(Information supplied)
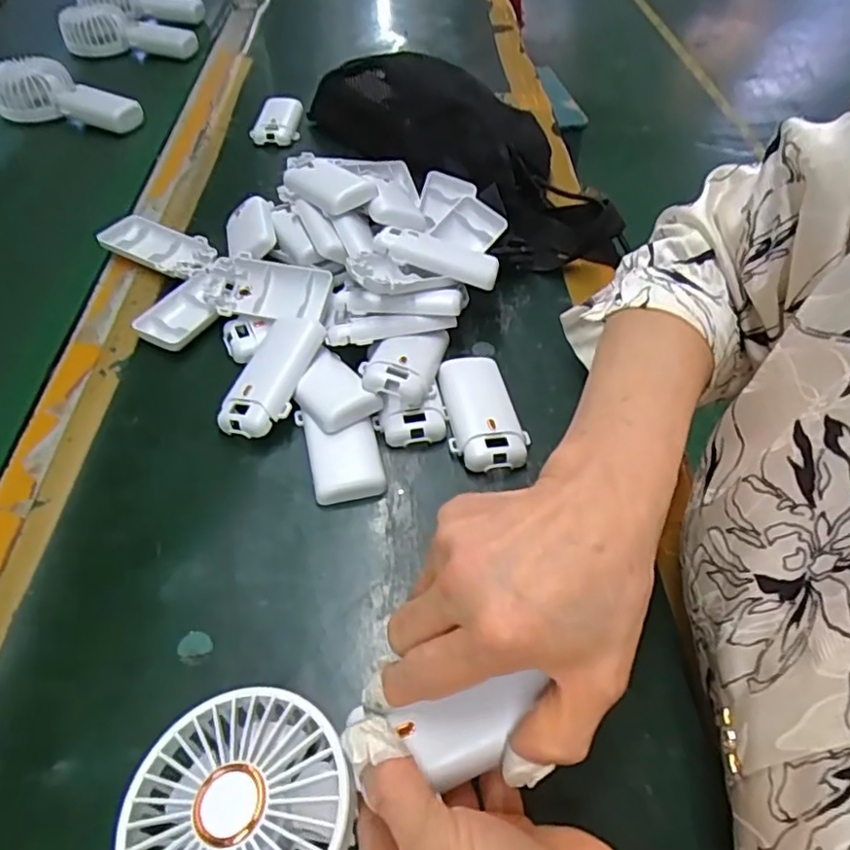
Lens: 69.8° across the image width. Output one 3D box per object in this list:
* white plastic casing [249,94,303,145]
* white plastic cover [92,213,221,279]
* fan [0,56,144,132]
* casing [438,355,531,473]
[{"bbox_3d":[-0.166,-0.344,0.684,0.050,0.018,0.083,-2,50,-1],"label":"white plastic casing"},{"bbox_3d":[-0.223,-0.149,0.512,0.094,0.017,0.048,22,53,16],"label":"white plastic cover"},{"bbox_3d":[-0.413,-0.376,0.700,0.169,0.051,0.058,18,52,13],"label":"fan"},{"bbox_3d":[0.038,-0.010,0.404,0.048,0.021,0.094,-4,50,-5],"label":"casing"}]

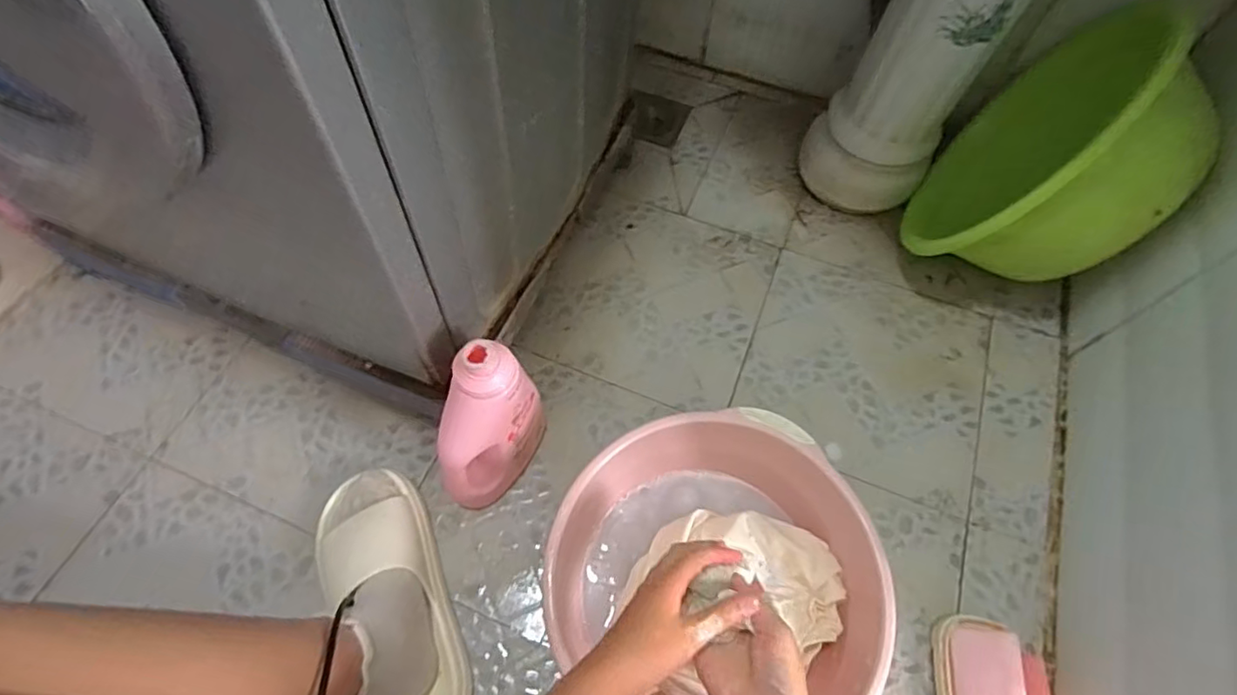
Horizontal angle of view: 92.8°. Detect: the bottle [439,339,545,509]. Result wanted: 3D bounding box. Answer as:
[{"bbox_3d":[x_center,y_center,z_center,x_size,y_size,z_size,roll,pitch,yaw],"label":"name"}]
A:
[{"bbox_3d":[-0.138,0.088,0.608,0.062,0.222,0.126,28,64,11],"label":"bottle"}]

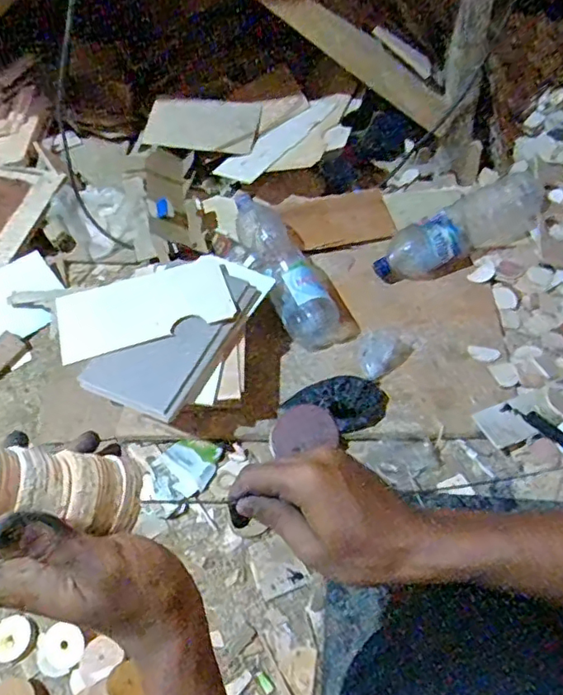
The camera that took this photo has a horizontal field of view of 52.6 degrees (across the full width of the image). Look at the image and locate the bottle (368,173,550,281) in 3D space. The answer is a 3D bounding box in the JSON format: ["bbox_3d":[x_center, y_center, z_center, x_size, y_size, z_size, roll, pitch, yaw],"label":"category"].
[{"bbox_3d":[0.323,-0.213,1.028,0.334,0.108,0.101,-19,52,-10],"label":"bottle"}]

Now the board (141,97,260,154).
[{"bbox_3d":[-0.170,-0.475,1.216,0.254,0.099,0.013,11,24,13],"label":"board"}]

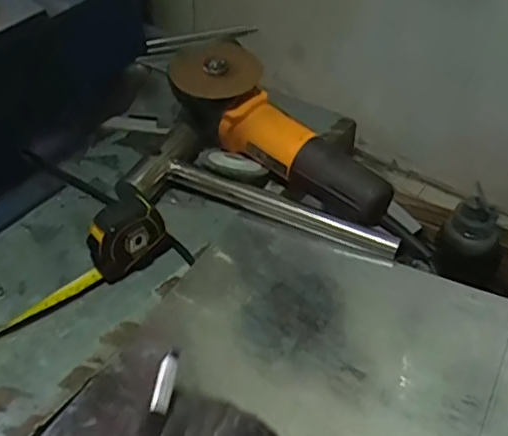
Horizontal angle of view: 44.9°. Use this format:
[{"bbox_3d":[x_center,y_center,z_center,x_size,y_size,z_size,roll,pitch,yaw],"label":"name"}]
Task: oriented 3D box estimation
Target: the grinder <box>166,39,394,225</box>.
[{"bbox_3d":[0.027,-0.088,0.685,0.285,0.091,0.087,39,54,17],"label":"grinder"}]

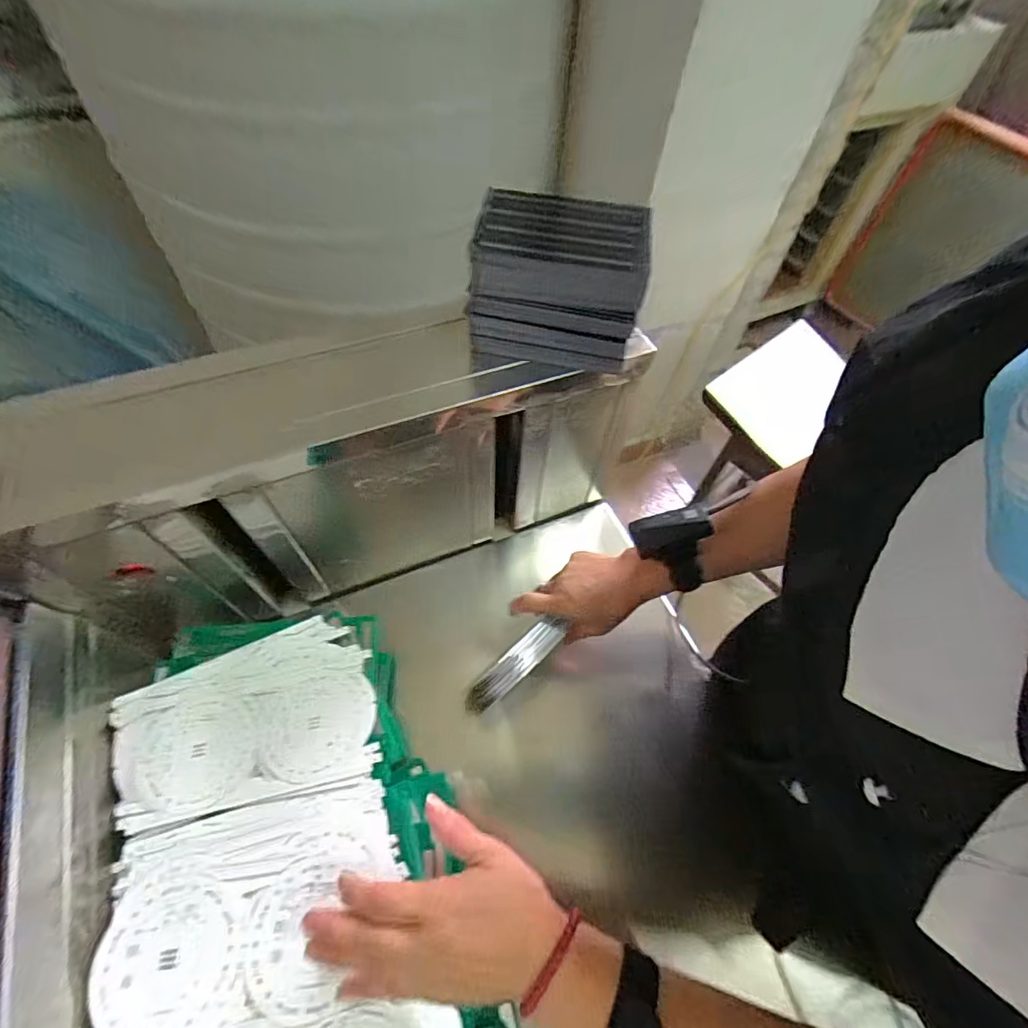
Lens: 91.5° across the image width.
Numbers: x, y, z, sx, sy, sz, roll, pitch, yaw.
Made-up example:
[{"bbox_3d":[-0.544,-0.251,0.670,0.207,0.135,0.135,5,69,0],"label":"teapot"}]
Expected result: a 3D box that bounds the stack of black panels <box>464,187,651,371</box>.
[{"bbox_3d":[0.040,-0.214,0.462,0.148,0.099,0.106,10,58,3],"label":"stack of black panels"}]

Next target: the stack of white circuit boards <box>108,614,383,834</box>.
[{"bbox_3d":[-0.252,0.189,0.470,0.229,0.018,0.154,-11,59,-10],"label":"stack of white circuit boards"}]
(End Information supplied)
The problem — Could you state how many lines in the entries contain the word "angle"? Reply with nothing but the number.

Solution — 2